How to Use Individual Therapy to Prepare for Couples Therapy

How to Use Individual Therapy to Prepare for Couples Therapy



How to Use Individual Therapy to Prepare for Couples Therapy

One of my specialties is working with clients in individual therapy in combination with their experience in couples therapy. Oftentimes when two people engage in couples therapy, the work starts out on communication and relationship dynamics, but eventually we get to a point where we realize that the work that really needs to be done to improve the relationship is individual work. Once we identify that their relationship dynamic involves one partner or the other reacting a certain way, we want to explore why, and this why is often best explored individually.

This individual work often involves drilling down into what a client wants or doesn’t want, how they feel about certain aspects of their relationship, and why they react the way they do to their partner. In discussing these topics, I try to be especially aware of how to put the awareness we develop into words. Simple sentences made up of simple words. We work on developing a script, a way to express simply and clearly the feelings that up until now had been showing up in their relationship as vague and undefined. In a sense, we write a script.

There are certain aspects of my screenwriting career that continue to show up in my work as a therapist. One of these is the ability to figure out what a character wants, putting that into words that express this in the clearest way possible, and then tweaking it to make it sound like something the character would say. Much of the work of a screenwriter involves sitting around thinking about what a character wants, and then figuring out how to write that in an artful way. In my clinical work as a therapist, I am concerned less with the artful part of this and more with the clear part of it.

Refining Responses for Better Communication

This means asking my clients questions, and then working with them to shape their responses into a dialogue that we can agree makes sense. If a client struggles with anger at their partner, we would talk about this anger and what causes it, refining the answer so that the client will be able to go to their partner in couples therapy (or in their everyday life) and say, “When you do X, it makes me angry.” I know this doesn’t sound particularly incisive, but when the alternative is passive-aggressive behavior or an antagonistic vibe, it makes the alternative of saying a simple clear sentence seem pretty great.

But that’s not all. Why does their partner doing what they do make the client angry? That’s more work for us in individual therapy, where we explore this and talk about it until we get to the point where a client can say to their partner, “I get angry when you say X, because Y.” And the interesting thing about Y is that it usually has nothing to do with the partner. The anger that the client directs at their partner and blames them for causing is often a learned reaction to relationships that was taught to them through the example of observing their parents’ relationship. For instance, “I get angry when you micro-manage me in the kitchen, and it’s because I remember my parents getting into this same argument when I was a kid, so I guess I’m just programmed to react like that.” This is a simplification, of course, but it’s an example of the kind of dialogue we might write in therapy that a client can take into their real life and adapt for their own use.

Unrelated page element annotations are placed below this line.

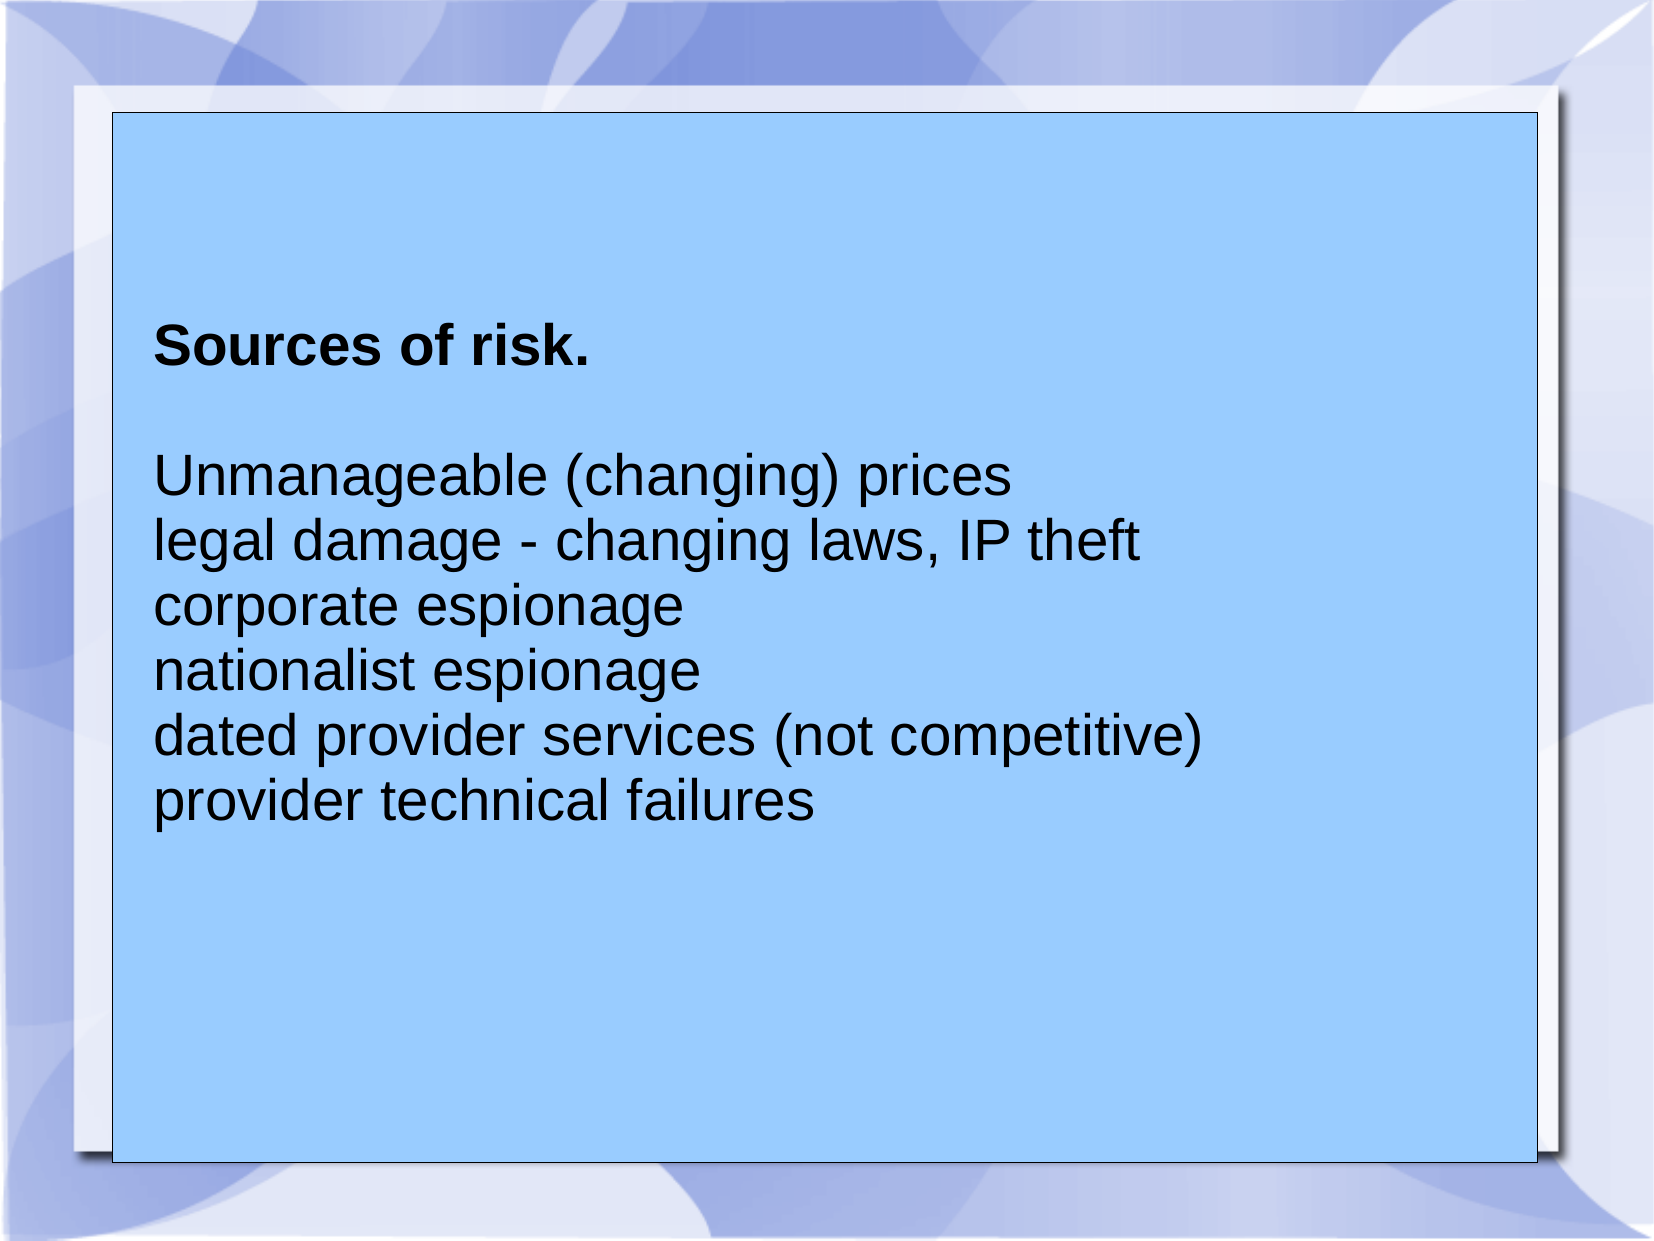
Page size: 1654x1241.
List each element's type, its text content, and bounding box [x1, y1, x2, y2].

text_box [112, 112, 1538, 1163]
text_box Sources of risk. Unmanageable (changing) prices legal damage - changing laws, IP theft corporate espionage nationalist espionage dated provider services (not competitive) provider technical failures [138, 305, 1539, 925]
picture [0, 0, 1654, 1241]
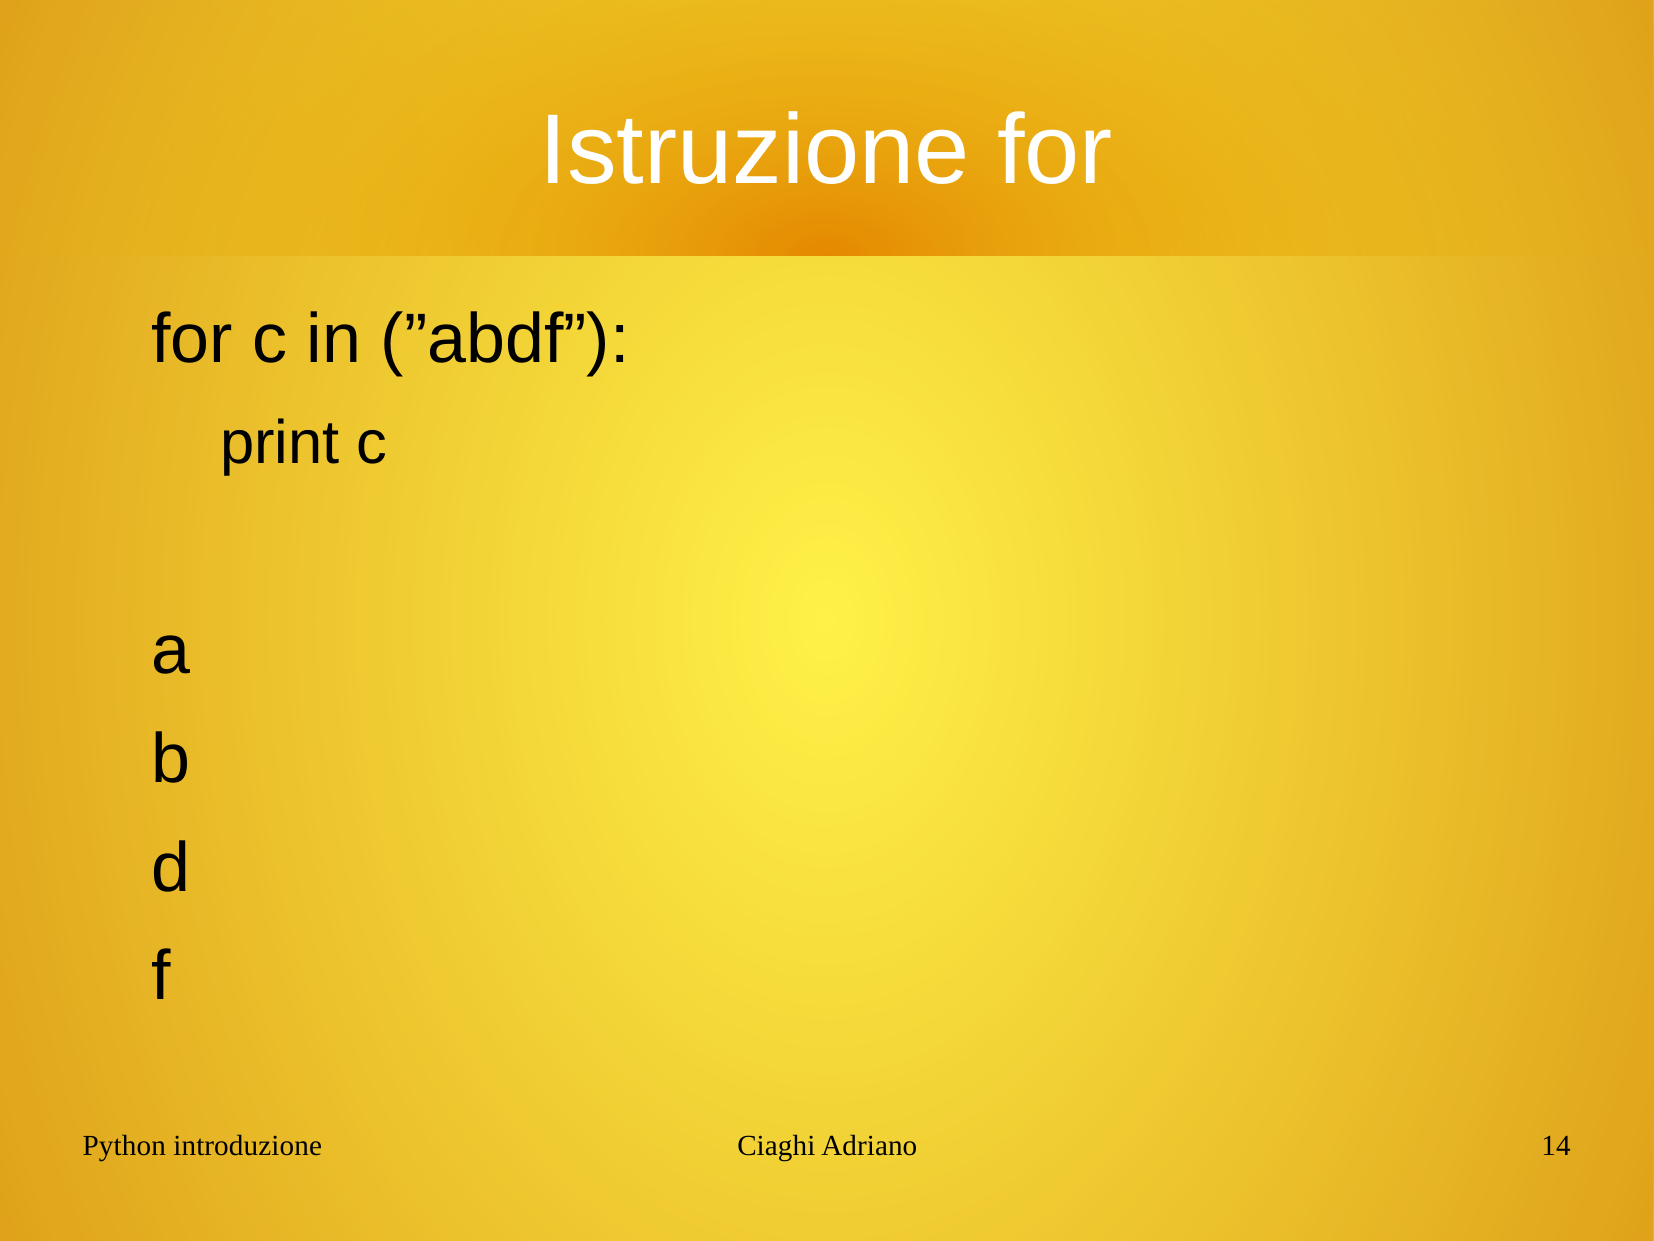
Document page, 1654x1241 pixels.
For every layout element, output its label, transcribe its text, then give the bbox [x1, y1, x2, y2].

list for c in (”abdf”): print c a b d f [82, 299, 1571, 1019]
title Istruzione for [82, 47, 1571, 252]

One way this approach differs from screenwriting is that in screenwriting we aim to write things in a character’s voice. We figure out what they want and what they want to say, and then figure out how to say it in the way that this particular character would, which is different than how other characters would do it. However, in the context of therapy, I find that the scripts we write work best when anyone can say then. The voice is less about the client and more about the clear, objective statements of emotions we work on uncovering.

Evolving the Therapeutic Script

This can often feel awkward for someone not used to expressing their emotions clearly to others. So, I encourage clients to think about it as engaging in “therapist talk.” Don’t worry about sounding boring or clinical. And yes, it might feel awkward, like it isn’t in your own voice. But by learning to talk like this, conflict can be mitigated, fights avoided, all due to a better understanding of why we act and react the way we do. And this awareness is not only good for us, it’s amazing for our partner. When our partner learns that the reason we react with anger in a certain situation is not their fault, it can be a huge weight off their shoulders. This removal of feelings of guilt or responsibility on their part can open them up to then use some of that emotional capital to support us as we engage with feelings that were present and guiding our lives long before we even met our partner.

This kind of scripting of our emotions is just a first draft. As we learn to do it more and more, and see results that help create a happier, more supportive relationship, we eventually start to bring our own voice into it. It becomes less about me helping a client write their script and more about a client learning to write their own.